◆ ABOUT THIS EXERCISE ◆
Should a line in the entries below contain "lines", return that line.
Top of SOURCE DATA
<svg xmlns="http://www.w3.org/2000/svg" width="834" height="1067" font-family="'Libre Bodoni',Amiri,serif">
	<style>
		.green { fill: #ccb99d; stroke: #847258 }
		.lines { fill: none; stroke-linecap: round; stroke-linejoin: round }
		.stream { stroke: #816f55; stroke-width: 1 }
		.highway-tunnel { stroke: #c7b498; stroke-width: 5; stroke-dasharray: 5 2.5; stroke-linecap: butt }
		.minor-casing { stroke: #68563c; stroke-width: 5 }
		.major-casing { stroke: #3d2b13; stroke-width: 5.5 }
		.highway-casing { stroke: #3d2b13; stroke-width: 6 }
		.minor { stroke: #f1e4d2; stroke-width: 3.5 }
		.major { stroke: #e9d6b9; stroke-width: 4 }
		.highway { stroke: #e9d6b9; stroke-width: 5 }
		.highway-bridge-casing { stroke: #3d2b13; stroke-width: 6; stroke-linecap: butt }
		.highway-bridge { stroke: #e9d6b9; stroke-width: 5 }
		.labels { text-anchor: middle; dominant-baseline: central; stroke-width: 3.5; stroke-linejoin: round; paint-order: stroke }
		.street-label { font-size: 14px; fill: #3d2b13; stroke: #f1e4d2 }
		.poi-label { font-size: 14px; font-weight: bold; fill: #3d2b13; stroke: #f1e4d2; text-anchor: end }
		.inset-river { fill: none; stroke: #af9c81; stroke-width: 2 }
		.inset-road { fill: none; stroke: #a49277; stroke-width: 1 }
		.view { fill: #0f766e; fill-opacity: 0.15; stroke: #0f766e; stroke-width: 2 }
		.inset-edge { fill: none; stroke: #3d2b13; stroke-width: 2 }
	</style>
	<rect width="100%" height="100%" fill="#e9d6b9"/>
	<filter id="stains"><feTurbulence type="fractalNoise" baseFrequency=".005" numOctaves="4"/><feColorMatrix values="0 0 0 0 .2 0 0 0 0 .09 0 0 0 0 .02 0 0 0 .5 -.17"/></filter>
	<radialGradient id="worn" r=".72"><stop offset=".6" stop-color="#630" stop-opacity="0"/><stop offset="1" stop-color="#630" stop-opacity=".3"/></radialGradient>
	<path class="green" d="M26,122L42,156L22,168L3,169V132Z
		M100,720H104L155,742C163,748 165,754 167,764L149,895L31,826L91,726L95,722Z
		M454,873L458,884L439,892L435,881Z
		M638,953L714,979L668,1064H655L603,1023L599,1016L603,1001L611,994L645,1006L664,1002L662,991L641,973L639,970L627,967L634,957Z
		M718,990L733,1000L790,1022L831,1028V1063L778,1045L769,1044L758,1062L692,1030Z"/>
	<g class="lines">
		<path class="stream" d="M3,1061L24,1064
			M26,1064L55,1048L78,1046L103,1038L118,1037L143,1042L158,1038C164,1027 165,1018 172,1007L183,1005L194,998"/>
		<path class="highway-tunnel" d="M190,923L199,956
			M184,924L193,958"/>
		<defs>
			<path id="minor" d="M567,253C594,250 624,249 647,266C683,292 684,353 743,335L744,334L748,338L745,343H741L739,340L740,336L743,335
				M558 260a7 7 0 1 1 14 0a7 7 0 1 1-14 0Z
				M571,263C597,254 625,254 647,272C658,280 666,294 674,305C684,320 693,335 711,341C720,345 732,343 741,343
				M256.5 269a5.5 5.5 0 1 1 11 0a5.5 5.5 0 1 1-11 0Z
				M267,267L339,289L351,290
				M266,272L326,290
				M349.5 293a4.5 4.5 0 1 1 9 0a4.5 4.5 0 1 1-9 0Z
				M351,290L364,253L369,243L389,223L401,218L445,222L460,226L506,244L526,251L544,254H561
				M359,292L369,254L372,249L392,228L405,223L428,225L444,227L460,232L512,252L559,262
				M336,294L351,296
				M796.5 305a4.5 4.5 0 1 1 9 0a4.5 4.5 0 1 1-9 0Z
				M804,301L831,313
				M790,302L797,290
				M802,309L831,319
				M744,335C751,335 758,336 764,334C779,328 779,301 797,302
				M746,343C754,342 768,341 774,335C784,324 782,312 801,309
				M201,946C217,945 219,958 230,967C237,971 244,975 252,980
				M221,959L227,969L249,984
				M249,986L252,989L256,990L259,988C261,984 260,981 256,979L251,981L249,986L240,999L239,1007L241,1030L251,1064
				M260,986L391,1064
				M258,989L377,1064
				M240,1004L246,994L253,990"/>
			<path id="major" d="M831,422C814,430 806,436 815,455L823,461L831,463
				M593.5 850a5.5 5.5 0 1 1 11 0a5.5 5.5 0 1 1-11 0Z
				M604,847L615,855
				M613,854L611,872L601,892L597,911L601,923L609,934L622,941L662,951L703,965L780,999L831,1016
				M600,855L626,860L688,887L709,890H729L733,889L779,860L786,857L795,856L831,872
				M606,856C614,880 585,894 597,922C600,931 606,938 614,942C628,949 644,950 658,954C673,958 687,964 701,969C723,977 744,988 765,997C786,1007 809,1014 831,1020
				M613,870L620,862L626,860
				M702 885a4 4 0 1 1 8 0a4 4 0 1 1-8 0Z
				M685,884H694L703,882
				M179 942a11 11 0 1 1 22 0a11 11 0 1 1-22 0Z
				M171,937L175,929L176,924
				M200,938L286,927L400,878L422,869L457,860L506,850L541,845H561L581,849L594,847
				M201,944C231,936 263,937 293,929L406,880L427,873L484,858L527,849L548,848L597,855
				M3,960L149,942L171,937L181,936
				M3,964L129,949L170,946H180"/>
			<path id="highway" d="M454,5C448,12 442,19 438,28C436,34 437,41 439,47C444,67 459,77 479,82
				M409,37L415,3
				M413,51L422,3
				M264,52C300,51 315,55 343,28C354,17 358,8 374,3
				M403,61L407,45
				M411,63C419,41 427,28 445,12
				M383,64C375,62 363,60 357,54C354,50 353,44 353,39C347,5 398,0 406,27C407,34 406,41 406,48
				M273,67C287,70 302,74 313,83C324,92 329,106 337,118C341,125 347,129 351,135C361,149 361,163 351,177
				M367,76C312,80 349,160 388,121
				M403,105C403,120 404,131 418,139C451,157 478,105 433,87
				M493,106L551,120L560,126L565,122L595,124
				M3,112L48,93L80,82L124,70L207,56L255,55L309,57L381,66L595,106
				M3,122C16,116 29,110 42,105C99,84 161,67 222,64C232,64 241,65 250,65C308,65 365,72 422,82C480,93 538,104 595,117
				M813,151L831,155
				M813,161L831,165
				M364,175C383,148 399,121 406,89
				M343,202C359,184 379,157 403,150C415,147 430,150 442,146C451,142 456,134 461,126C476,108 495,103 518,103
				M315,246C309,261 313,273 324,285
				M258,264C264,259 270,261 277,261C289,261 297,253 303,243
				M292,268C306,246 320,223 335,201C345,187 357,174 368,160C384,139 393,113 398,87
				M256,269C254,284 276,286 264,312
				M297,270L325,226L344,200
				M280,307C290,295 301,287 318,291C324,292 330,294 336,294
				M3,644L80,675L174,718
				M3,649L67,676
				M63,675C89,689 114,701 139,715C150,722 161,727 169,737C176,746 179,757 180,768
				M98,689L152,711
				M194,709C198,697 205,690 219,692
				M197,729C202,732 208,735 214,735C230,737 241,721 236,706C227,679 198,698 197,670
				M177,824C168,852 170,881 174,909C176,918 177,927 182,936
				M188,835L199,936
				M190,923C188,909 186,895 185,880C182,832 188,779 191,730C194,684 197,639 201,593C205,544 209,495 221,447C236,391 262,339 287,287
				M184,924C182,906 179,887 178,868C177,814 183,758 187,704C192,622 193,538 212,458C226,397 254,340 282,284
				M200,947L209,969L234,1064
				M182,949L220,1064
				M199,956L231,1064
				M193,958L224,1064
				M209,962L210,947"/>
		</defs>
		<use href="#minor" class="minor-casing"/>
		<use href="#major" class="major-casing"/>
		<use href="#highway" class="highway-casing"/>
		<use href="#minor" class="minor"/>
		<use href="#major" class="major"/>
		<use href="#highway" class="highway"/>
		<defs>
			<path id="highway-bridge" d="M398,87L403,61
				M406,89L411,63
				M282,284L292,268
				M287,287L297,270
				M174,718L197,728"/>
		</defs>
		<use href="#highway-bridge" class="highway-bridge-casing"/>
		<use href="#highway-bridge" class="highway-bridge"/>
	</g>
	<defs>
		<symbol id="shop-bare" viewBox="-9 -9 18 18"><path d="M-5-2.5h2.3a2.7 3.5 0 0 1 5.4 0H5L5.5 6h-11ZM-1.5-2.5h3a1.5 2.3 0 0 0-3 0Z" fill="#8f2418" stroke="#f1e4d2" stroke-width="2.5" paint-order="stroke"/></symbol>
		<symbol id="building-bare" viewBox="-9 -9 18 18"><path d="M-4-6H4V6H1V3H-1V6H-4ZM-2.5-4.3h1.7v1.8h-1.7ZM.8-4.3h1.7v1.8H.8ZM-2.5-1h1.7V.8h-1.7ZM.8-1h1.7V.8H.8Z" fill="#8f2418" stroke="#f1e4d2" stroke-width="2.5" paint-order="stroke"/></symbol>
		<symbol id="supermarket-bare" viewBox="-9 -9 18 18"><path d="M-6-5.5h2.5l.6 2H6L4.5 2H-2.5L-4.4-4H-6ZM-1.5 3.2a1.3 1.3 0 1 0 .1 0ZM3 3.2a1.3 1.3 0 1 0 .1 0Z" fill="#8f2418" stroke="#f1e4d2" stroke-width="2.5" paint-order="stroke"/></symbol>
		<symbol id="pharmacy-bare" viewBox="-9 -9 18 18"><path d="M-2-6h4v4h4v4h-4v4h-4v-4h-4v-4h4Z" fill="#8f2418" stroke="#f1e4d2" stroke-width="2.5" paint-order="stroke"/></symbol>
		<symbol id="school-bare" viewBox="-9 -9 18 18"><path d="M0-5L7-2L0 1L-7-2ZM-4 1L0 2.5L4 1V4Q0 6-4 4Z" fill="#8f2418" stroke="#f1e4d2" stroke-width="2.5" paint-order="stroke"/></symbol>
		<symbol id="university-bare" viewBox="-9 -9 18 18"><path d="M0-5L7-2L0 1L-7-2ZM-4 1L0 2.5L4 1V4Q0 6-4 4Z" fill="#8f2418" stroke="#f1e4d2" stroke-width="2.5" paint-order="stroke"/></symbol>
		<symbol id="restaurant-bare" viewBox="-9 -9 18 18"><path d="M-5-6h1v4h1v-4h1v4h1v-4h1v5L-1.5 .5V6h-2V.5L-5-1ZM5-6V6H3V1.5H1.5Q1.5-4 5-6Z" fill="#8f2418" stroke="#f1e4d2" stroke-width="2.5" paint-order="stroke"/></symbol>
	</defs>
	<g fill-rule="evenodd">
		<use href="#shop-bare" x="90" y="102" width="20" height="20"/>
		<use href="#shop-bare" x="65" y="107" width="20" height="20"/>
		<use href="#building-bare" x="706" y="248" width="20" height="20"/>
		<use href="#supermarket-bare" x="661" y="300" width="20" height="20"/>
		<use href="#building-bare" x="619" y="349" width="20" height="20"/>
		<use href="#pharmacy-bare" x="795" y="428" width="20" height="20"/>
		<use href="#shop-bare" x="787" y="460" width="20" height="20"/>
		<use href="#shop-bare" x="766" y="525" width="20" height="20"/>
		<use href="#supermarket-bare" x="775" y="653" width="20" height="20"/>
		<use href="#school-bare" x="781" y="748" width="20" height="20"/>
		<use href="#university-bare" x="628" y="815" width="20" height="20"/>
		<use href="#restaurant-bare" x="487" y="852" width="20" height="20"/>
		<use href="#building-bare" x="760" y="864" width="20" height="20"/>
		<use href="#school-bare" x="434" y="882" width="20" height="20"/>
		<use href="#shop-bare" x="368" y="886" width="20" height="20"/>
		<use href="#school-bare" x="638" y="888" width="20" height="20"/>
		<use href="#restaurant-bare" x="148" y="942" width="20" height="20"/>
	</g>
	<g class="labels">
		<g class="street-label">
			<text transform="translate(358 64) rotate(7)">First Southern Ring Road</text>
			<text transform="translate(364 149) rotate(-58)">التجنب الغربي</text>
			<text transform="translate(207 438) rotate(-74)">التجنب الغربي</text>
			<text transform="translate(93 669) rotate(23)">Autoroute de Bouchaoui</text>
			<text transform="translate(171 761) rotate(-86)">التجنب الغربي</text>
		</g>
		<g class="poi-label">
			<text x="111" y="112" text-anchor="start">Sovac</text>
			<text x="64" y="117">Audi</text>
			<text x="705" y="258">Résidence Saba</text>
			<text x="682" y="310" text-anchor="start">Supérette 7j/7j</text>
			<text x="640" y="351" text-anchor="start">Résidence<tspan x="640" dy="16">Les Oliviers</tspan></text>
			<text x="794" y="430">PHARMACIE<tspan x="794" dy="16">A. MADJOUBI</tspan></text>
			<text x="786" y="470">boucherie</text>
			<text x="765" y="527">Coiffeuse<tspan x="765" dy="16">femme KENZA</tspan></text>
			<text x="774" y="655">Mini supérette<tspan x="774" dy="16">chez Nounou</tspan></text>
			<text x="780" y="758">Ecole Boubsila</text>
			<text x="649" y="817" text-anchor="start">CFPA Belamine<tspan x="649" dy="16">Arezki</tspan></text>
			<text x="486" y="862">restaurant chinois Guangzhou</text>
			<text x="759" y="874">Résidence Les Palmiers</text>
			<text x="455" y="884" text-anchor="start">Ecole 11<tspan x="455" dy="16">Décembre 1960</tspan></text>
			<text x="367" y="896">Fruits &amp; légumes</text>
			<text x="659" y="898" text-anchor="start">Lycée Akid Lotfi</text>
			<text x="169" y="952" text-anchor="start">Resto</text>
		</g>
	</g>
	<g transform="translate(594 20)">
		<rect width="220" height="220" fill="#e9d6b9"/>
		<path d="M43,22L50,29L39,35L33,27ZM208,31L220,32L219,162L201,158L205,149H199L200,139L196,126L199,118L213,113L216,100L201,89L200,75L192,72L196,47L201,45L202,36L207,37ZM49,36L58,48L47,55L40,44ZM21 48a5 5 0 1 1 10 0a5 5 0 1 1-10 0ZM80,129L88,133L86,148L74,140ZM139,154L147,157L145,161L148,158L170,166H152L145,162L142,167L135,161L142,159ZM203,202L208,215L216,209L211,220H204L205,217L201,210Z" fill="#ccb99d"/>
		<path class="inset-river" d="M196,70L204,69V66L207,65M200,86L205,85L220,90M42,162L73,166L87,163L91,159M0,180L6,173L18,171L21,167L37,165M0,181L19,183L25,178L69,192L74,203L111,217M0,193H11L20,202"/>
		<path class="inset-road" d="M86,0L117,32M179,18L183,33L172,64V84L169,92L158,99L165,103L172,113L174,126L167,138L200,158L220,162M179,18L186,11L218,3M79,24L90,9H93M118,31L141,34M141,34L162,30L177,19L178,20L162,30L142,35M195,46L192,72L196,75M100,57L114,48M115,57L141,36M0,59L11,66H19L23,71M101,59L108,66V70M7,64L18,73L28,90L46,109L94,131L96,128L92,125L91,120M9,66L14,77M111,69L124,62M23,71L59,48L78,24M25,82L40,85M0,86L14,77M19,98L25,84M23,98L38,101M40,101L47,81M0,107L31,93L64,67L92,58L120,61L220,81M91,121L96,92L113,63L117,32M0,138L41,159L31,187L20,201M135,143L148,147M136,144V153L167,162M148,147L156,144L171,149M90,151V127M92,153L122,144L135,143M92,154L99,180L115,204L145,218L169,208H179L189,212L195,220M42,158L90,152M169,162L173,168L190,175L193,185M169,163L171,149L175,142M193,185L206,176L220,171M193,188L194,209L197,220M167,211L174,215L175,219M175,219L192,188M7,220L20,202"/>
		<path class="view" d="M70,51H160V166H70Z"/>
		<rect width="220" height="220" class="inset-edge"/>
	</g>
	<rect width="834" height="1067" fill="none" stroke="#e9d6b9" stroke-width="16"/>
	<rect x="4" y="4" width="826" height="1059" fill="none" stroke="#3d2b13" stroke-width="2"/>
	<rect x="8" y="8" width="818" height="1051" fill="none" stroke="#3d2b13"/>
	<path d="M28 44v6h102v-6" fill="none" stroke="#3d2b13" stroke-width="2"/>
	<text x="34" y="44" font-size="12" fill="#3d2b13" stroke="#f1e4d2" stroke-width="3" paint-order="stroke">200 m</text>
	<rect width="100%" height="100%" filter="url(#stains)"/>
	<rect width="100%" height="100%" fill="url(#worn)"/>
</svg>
Bottom of SOURCE DATA
◆ WRITTEN RESPONSE ◆
		.lines { fill: none; stroke-linecap: round; stroke-linejoin: round }
	<g class="lines">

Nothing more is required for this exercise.